With this, Imperva has dispensed some tips for shoppers and retailers alike to ramp up their cybersecurity as they prepare for the holiday shopping season.
- Before you shop, ensure your software and apps are updated so you have all the latest security patches.
- Do not shop through a public Wi-Fi connection. Instead, use a VPN or your phone as a hotspot.

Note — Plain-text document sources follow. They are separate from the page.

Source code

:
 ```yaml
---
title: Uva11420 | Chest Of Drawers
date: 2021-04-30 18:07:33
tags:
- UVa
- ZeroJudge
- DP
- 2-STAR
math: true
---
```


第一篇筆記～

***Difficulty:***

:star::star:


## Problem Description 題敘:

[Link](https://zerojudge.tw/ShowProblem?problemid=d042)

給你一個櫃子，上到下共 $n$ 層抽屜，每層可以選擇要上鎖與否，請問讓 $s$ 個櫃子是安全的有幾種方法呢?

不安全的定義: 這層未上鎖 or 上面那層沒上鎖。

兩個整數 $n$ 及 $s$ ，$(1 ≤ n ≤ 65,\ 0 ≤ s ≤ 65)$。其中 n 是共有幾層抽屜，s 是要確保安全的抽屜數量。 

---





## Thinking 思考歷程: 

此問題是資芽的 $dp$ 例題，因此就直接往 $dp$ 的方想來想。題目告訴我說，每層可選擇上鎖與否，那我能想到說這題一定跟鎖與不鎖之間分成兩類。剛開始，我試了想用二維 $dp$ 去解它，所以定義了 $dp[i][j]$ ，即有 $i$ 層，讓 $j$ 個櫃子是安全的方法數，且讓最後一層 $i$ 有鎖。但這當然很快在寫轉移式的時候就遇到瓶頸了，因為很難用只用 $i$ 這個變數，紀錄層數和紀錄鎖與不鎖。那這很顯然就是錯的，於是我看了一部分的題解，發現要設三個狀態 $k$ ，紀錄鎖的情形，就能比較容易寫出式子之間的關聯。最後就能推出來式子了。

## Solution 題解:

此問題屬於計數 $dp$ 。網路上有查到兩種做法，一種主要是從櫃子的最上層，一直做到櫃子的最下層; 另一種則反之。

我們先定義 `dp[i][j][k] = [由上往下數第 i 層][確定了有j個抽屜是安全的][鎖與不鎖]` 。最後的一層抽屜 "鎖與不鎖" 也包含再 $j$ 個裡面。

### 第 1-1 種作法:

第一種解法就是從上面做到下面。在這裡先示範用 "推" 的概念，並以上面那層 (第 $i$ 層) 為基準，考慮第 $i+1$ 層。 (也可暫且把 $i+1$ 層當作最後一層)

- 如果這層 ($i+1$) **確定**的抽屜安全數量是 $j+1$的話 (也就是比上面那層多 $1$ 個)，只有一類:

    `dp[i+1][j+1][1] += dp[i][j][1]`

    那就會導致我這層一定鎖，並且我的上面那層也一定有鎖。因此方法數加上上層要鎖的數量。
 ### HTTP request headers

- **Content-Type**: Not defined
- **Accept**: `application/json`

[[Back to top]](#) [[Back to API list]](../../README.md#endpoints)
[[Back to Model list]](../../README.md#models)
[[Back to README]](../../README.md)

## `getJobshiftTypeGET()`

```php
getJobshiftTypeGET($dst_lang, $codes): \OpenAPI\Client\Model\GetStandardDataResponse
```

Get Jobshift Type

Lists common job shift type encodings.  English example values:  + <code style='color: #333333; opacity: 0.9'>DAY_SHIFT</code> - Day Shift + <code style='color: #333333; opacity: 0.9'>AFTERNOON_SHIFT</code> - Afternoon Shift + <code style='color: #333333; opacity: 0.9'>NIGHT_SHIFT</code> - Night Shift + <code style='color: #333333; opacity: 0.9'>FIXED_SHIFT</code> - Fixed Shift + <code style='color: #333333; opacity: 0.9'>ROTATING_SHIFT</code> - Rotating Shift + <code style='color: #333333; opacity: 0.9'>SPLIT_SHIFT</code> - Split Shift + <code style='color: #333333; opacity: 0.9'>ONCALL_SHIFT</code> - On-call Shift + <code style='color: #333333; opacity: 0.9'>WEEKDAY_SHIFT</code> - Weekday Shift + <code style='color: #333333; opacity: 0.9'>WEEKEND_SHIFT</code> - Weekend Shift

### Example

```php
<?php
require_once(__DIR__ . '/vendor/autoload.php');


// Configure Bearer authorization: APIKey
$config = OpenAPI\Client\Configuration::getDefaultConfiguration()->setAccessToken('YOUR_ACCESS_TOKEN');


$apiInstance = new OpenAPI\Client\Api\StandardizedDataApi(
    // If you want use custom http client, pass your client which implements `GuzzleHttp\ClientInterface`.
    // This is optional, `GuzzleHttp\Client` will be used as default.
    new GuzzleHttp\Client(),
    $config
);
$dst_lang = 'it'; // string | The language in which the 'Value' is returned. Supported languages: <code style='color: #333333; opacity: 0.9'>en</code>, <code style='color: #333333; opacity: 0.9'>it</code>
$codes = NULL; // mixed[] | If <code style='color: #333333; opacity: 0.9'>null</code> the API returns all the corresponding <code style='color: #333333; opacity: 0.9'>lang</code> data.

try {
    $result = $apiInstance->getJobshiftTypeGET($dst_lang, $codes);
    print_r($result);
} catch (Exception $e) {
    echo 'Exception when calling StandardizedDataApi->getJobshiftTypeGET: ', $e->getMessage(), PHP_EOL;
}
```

- Make sure you shop through a reputable site with a padlock symbol and ‘https’ at the start of its URL (not http).
- Be careful of the apps/extensions you download onto your devices. Stick to well-known brands or applications. Be especially wary of free apps.
- Use strong, differentiated passwords for your accounts, and set multi-factor authentication whenever possible.
- Use secure payment methods like PayPal or your credit card.
- Never send your bank or credit card details via email or SMS.
- Don’t let your online shopping accounts or browser save your payment details.
- Ensure your organisation is compliant with all data privacy regulations in your jurisdiction.
- Prepare for a high volume of traffic, as well as DDoS attacks.
- Be sure to have a bot management strategy in place to only allow legitimate customers onto your website.
- Encourage your customers to practice good password practices and offer multi-factor authentication.
- Protect your existing website functionalities and make sure newly added ones are safe, too.